TO DO: Copy out the text on bank loan write-offs word for word, in full.

TEXT SHOWN:

▼

In News: Banks wrote off more than Rs 10 lakh crore in loans over the last five years, according to RBI under the Right to Information (RTI) Act.

  • They have been able to recover only 13% of the $123.86 billion they wrote off.
  • Public sector banks write-offs accounted for 72.78% includes SBI, PNB and BOB.
  • Private sector banks accounted for 27.2% includes ICICI (highest reduction), Axis Bank, HDFC Bank.

About Loan Write Offs:

  • A loan is an asset on the balance sheet of a bank, lent out of depositor’s money.
  • Writing off a loan essentially means it will no longer be counted as an asset.
  • The bank writes off a loan after the borrower has defaulted on the loan repayment and there is a very low chance of recovery.
  • The lender then moves the defaulted loan, or NPA, out of the assets side and reports the amount as a loss.

▲

PROVIDED DATA:
▼

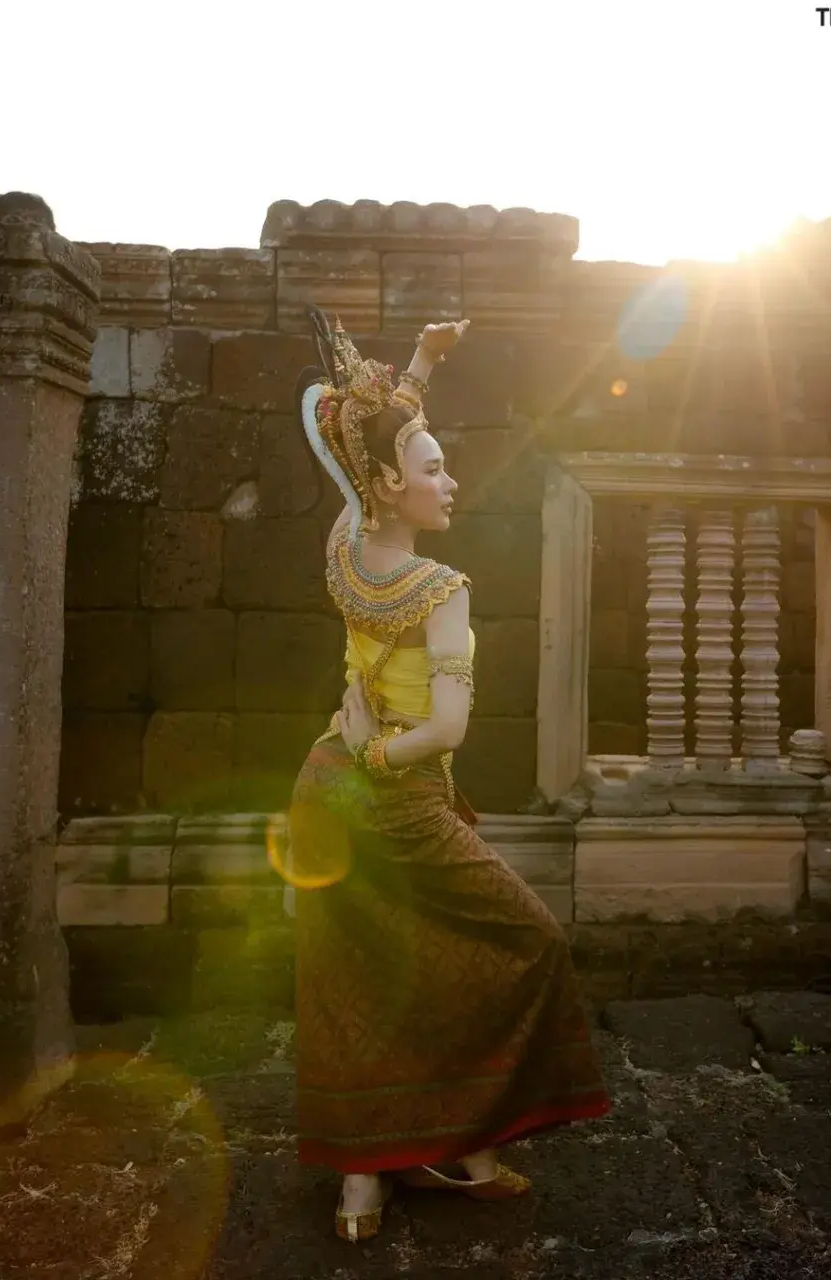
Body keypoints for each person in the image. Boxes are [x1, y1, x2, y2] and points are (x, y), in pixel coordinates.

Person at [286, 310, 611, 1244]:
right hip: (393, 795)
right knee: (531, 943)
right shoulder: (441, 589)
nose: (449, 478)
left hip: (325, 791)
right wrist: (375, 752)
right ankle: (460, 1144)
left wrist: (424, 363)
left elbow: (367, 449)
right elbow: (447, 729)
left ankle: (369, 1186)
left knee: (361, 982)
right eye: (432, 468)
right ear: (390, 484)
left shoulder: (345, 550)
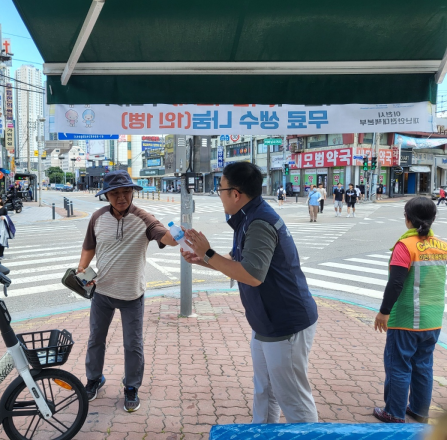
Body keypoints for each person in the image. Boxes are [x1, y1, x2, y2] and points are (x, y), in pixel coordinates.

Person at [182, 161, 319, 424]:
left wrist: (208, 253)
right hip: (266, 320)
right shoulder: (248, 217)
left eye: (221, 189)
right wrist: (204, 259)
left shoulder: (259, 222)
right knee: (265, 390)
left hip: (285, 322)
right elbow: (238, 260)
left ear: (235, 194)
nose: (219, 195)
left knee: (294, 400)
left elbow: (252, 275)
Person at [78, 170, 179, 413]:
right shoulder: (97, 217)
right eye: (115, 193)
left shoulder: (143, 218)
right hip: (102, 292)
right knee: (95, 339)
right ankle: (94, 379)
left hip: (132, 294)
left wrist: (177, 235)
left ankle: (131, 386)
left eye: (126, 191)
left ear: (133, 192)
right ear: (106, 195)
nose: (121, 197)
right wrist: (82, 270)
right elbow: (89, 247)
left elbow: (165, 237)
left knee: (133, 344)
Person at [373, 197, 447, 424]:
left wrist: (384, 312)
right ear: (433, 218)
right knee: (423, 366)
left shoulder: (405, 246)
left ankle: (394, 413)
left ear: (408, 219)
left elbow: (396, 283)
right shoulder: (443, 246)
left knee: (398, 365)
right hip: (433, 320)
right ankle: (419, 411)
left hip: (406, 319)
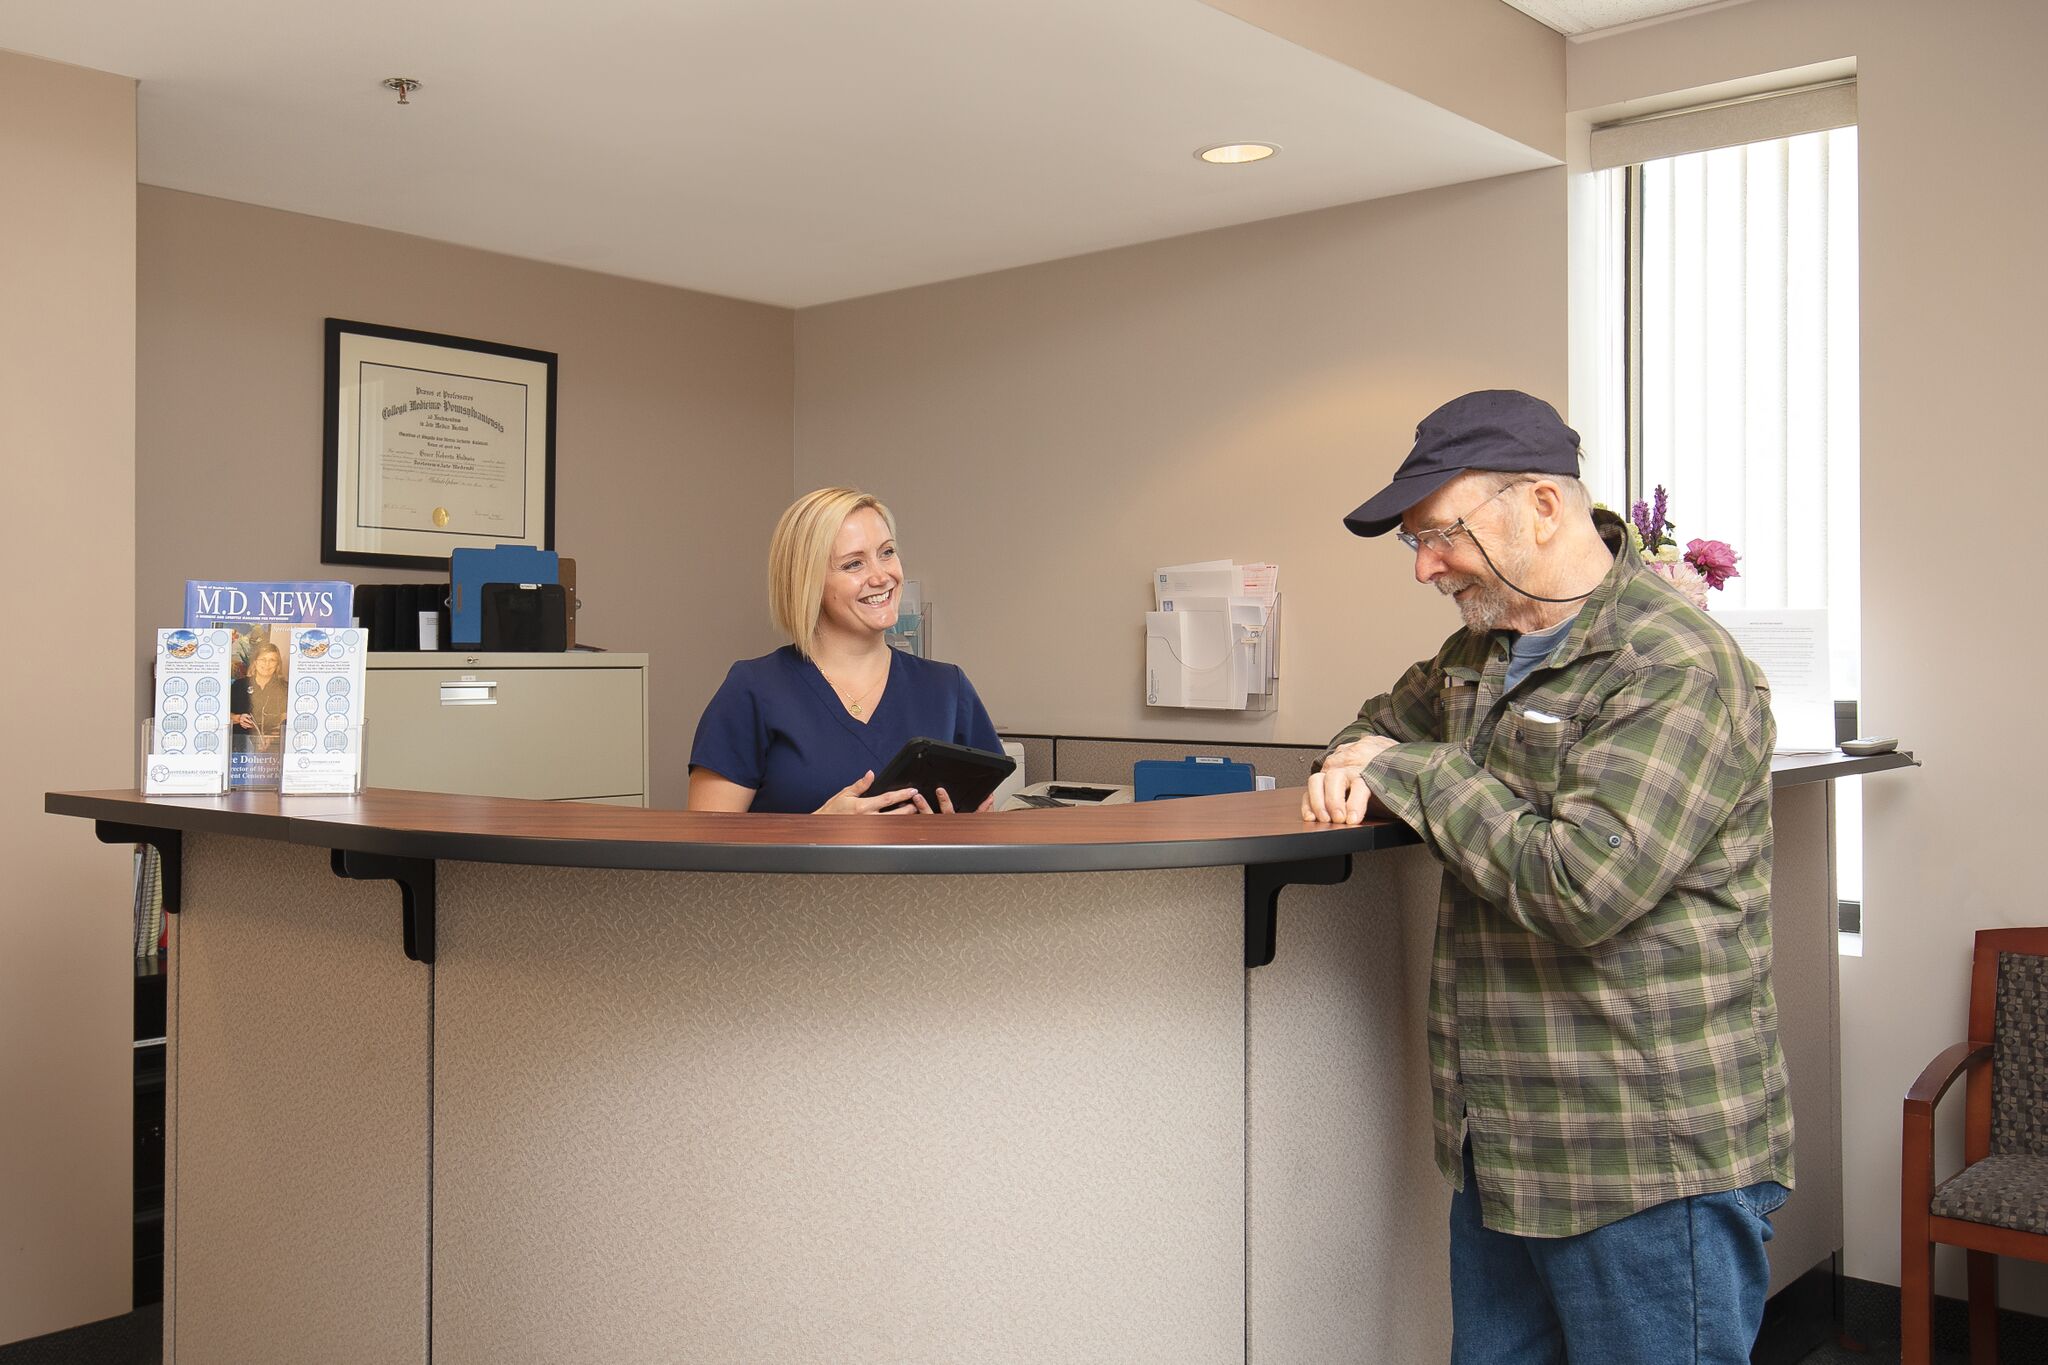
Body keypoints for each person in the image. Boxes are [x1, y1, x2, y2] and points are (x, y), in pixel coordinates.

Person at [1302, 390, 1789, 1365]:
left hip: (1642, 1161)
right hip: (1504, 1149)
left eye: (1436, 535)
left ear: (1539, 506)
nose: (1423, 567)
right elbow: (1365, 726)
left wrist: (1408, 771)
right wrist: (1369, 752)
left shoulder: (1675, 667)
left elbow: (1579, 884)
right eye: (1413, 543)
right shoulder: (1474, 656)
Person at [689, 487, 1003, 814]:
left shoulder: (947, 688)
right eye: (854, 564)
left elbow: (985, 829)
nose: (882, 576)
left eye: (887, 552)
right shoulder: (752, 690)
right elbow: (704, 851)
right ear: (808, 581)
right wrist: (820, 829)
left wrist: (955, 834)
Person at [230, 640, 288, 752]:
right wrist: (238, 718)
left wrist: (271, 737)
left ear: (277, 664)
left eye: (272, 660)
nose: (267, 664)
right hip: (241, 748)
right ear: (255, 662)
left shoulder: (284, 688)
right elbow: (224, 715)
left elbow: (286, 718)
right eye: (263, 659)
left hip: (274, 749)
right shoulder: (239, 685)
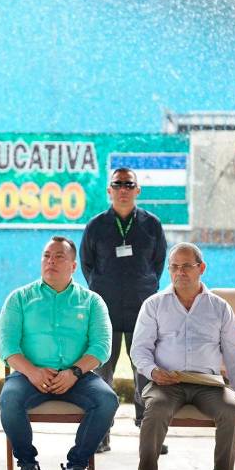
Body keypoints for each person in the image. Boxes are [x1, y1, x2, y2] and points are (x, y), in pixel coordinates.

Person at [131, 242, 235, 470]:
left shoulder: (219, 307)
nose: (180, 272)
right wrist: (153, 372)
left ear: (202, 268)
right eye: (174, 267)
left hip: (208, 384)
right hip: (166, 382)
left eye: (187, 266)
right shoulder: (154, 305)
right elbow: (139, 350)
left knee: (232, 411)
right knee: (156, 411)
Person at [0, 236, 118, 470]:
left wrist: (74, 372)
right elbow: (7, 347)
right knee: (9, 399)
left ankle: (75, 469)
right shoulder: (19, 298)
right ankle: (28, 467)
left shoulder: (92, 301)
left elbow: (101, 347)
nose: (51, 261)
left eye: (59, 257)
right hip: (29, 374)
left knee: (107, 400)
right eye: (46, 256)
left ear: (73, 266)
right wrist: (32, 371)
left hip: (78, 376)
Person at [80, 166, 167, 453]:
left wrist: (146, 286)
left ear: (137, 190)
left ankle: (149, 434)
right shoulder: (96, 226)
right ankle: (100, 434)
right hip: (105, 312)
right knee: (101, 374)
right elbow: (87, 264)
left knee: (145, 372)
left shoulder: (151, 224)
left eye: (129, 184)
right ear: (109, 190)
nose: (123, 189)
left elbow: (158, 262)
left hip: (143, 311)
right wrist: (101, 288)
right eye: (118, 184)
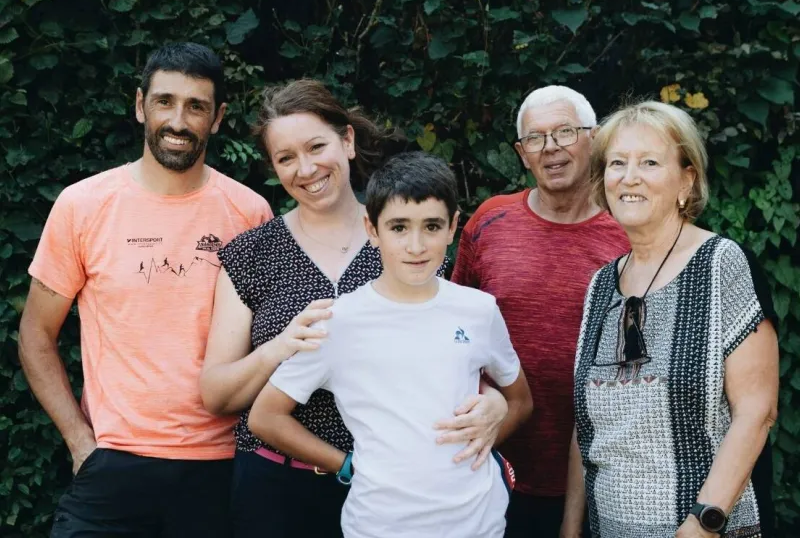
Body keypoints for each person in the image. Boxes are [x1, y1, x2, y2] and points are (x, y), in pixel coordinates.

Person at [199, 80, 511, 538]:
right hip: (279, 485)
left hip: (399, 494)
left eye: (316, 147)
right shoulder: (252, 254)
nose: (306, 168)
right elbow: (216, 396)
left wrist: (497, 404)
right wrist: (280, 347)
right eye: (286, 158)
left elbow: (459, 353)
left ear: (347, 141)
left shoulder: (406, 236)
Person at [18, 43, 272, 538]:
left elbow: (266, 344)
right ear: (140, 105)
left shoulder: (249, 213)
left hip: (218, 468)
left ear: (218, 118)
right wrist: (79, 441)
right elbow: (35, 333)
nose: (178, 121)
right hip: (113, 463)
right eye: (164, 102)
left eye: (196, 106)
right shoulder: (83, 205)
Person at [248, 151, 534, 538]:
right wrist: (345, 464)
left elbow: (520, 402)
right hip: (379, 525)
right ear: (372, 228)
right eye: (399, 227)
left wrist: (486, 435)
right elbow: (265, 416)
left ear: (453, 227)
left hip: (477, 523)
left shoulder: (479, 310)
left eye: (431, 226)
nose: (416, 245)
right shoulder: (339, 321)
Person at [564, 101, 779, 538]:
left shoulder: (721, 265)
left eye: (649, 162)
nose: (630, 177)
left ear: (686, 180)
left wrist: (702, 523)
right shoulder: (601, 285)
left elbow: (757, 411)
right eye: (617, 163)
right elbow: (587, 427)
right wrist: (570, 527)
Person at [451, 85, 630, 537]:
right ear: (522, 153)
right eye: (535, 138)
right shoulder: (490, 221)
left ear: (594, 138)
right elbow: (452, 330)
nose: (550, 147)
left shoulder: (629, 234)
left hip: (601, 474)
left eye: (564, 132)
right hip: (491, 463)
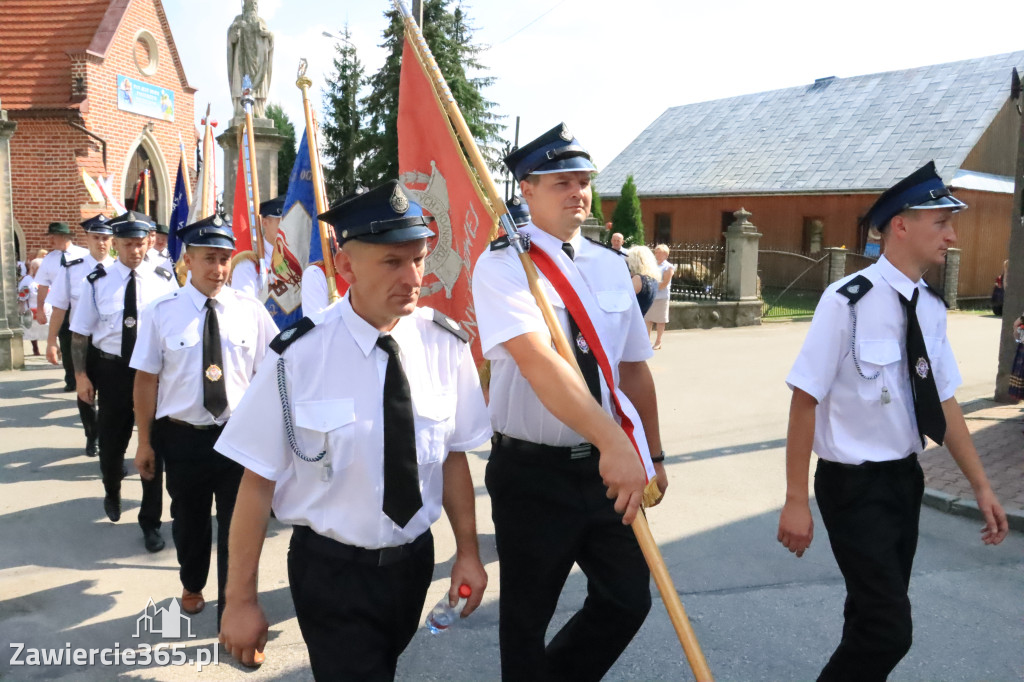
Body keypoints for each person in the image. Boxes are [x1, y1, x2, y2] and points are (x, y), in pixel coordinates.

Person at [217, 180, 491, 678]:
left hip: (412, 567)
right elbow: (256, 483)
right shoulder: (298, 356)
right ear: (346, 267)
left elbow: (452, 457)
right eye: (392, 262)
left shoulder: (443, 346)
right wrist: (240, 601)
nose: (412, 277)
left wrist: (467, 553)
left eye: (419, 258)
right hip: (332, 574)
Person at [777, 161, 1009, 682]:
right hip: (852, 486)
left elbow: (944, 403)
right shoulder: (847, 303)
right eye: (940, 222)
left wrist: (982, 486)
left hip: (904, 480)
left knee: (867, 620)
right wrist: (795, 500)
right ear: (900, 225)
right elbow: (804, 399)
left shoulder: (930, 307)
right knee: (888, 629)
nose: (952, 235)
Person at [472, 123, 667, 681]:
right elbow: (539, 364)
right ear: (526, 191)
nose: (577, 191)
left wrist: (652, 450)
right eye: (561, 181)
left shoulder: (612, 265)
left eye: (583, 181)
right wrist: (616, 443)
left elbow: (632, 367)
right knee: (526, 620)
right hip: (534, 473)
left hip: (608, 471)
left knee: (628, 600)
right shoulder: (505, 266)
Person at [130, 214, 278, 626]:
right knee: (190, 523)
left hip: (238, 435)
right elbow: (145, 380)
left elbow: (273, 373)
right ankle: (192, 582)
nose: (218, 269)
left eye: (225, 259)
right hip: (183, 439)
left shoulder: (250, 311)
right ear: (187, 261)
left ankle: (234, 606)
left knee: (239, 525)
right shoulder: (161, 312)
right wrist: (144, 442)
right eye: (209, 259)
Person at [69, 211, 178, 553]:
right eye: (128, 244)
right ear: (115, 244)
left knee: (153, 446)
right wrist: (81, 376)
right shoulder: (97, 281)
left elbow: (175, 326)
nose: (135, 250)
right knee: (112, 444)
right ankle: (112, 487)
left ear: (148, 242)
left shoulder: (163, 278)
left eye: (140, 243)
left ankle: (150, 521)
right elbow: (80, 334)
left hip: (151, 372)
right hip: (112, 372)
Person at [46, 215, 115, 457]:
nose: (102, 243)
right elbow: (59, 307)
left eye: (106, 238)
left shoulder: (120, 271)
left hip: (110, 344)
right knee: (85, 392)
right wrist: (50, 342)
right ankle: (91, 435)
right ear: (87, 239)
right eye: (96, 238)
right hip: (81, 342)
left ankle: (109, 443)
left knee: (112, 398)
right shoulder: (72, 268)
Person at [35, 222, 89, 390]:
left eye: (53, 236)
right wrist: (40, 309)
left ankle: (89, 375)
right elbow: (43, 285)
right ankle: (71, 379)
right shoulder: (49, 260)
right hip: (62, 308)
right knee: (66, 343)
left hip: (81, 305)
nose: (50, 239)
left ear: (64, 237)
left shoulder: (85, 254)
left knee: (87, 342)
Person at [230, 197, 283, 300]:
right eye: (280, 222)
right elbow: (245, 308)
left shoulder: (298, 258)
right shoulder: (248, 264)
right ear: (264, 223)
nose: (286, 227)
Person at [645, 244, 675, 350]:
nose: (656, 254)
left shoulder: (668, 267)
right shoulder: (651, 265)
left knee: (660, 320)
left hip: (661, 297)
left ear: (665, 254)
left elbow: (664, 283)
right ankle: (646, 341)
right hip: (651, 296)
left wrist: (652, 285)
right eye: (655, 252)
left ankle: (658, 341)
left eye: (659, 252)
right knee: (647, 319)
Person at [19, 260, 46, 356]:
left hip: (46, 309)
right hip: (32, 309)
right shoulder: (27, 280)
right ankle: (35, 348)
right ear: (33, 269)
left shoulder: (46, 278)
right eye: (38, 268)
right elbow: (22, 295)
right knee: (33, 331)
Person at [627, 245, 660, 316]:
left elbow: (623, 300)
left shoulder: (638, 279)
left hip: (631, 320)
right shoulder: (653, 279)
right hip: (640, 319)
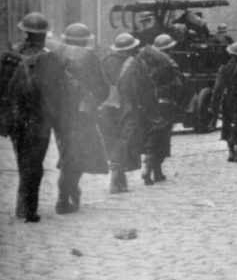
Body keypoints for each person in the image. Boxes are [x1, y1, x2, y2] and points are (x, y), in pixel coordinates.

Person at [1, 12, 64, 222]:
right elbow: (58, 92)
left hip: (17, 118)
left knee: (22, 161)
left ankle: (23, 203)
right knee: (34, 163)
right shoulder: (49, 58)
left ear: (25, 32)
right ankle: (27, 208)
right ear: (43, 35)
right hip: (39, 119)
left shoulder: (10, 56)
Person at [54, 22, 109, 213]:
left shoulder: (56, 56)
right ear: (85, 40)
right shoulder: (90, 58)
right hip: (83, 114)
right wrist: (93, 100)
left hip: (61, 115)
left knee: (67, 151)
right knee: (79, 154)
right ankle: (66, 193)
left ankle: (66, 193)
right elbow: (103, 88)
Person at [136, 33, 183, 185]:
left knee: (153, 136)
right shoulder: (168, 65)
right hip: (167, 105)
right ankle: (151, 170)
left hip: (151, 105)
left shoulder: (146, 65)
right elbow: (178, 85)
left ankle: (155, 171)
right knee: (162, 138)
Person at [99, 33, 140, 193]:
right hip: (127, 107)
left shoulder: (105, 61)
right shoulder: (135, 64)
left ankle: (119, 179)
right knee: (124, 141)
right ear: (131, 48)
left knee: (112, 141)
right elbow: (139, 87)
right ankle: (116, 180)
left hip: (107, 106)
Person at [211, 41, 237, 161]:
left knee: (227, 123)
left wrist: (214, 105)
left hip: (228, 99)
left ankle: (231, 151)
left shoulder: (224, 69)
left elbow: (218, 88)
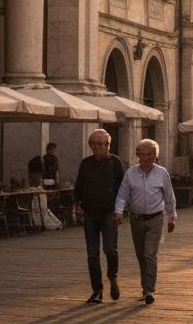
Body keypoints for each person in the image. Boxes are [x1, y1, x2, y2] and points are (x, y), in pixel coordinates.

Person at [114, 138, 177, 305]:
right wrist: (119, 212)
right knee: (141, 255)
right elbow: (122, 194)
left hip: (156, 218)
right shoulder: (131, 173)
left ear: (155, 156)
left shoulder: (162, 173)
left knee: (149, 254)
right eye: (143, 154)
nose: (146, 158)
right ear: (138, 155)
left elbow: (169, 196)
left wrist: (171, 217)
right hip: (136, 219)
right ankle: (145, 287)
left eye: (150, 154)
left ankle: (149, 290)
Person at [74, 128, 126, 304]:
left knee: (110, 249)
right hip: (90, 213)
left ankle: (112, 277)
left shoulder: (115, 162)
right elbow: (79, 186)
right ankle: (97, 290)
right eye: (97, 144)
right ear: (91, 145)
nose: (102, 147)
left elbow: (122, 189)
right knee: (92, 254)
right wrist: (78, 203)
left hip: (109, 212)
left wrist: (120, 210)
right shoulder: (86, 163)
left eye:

▲

TASK OUTPUT:
In News: Banks wrote off more than Rs 10 lakh crore in loans over the last five years, according to RBI under the Right to Information (RTI) Act.

  • They have been able to recover only 13% of the $123.86 billion they wrote off.
  • Public sector banks write-offs accounted for 72.78% includes SBI, PNB and BOB.
  • Private sector banks accounted for 27.2% includes ICICI (highest reduction), Axis Bank, HDFC Bank.

About Loan Write Offs:

  • A loan is an asset on the balance sheet of a bank, lent out of depositor’s money.
  • Writing off a loan essentially means it will no longer be counted as an asset.
  • The bank writes off a loan after the borrower has defaulted on the loan repayment and there is a very low chance of recovery.
  • The lender then moves the defaulted loan, or NPA, out of the assets side and reports the amount as a loss.